__EXERCISE DETAILS__.
Give the count of lines below that include the word "reviews", and say nothing else.

***

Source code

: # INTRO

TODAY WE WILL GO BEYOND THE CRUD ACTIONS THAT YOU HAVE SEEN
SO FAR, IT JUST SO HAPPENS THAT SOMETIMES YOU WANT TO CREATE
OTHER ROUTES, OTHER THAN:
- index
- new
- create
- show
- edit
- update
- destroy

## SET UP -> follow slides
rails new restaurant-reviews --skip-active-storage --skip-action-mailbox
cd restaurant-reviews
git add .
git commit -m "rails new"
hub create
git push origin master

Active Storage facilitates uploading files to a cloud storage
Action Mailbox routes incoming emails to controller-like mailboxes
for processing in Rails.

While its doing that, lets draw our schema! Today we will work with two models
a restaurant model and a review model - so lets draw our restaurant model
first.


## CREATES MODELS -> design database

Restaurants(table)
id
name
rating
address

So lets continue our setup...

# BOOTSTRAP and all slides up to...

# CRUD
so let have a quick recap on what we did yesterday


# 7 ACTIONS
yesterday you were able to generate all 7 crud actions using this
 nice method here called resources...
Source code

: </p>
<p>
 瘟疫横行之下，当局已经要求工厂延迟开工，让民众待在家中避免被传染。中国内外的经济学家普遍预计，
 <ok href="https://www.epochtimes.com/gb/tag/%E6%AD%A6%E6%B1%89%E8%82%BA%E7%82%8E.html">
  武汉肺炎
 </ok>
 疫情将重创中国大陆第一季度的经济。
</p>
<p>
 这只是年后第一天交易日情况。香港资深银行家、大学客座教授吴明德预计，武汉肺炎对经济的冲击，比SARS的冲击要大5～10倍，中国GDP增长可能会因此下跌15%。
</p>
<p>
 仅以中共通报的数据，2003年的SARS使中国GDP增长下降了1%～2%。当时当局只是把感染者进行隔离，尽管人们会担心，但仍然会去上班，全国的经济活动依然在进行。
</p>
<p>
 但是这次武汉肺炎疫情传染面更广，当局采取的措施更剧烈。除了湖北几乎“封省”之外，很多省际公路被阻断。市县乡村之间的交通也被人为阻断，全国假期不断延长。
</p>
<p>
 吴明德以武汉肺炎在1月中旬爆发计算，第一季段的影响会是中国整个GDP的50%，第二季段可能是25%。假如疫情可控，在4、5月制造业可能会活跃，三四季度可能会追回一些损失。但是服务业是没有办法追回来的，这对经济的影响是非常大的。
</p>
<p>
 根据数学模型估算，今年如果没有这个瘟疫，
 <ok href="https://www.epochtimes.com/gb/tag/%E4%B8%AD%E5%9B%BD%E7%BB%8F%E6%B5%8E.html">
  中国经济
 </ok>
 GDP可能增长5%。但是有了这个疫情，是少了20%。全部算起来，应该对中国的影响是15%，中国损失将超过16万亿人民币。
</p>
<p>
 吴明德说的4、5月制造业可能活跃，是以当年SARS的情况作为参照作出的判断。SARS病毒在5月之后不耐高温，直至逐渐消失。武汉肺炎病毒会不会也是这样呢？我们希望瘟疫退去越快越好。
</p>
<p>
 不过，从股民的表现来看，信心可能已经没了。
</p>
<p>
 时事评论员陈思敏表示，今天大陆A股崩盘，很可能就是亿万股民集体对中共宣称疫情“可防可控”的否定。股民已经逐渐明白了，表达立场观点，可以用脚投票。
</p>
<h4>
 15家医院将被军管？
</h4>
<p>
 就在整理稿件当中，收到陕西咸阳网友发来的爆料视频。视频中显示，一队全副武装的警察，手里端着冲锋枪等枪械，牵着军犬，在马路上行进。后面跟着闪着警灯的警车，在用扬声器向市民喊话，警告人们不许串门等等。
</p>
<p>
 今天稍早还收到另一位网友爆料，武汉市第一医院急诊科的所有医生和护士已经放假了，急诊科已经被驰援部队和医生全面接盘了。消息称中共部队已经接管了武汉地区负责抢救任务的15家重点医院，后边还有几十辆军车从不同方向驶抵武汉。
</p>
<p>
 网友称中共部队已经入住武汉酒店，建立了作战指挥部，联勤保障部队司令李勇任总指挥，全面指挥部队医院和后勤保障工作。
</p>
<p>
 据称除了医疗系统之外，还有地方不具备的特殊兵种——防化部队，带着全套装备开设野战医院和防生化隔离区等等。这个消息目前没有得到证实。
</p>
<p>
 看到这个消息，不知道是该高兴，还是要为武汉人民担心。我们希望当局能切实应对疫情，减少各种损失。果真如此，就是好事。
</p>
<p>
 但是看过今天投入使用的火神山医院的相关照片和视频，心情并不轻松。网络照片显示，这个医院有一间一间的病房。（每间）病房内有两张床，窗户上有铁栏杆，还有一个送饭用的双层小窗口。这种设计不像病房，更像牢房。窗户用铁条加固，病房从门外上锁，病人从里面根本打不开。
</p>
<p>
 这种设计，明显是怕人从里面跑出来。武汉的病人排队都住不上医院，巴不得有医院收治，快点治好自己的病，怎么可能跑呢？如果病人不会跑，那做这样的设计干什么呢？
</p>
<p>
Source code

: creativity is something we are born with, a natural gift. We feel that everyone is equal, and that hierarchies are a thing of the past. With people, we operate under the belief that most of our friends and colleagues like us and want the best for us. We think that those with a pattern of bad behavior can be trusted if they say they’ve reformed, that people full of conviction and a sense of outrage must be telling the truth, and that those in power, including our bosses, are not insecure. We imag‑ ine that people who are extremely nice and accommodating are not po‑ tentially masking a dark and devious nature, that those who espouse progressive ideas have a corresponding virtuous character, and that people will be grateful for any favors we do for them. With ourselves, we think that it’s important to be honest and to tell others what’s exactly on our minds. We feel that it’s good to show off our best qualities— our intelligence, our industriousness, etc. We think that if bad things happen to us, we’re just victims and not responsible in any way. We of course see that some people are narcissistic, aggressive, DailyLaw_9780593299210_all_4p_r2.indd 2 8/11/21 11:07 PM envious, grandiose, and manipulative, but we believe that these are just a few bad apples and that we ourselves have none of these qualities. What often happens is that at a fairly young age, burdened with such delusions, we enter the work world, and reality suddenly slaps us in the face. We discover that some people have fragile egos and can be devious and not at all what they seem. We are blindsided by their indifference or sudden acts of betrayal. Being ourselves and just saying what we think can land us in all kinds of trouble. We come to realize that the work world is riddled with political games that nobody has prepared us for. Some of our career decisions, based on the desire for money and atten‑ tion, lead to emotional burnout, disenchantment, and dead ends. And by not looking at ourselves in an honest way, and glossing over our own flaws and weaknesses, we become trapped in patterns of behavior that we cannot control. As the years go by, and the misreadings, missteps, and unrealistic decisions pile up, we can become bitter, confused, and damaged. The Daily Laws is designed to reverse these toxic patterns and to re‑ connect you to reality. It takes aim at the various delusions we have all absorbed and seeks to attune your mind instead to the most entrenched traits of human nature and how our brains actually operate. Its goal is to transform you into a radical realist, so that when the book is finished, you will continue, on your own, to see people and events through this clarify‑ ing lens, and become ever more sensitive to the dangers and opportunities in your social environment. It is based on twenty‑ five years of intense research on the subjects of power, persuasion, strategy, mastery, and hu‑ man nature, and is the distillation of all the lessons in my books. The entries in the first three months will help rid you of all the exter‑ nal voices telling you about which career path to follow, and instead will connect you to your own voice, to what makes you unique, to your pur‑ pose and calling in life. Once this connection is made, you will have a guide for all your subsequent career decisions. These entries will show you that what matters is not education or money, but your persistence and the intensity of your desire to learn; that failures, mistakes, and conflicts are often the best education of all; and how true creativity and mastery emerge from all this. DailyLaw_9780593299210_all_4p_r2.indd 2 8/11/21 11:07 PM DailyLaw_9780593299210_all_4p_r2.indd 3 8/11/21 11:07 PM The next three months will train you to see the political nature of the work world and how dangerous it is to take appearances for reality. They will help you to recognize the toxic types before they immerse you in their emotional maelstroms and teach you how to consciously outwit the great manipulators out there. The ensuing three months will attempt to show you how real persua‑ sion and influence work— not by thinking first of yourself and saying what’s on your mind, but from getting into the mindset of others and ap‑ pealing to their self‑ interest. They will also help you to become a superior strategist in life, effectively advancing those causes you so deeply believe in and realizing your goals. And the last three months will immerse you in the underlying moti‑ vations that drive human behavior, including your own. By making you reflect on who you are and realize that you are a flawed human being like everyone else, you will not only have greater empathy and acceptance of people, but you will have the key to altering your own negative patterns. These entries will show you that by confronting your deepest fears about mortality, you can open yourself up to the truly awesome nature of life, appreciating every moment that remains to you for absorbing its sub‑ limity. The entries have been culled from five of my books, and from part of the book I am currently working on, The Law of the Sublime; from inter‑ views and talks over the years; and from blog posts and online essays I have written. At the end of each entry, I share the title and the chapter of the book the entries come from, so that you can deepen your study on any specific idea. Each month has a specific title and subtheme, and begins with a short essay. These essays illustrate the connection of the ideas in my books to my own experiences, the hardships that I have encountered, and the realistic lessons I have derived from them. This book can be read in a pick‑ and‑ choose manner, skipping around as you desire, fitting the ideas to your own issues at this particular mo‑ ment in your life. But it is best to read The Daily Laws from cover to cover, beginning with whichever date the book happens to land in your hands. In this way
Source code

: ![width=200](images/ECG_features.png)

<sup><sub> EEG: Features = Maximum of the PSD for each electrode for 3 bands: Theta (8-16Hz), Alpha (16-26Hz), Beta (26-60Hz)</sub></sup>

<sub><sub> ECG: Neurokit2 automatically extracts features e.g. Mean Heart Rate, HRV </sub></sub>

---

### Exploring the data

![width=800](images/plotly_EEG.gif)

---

***

__ANSWER BOX__.
2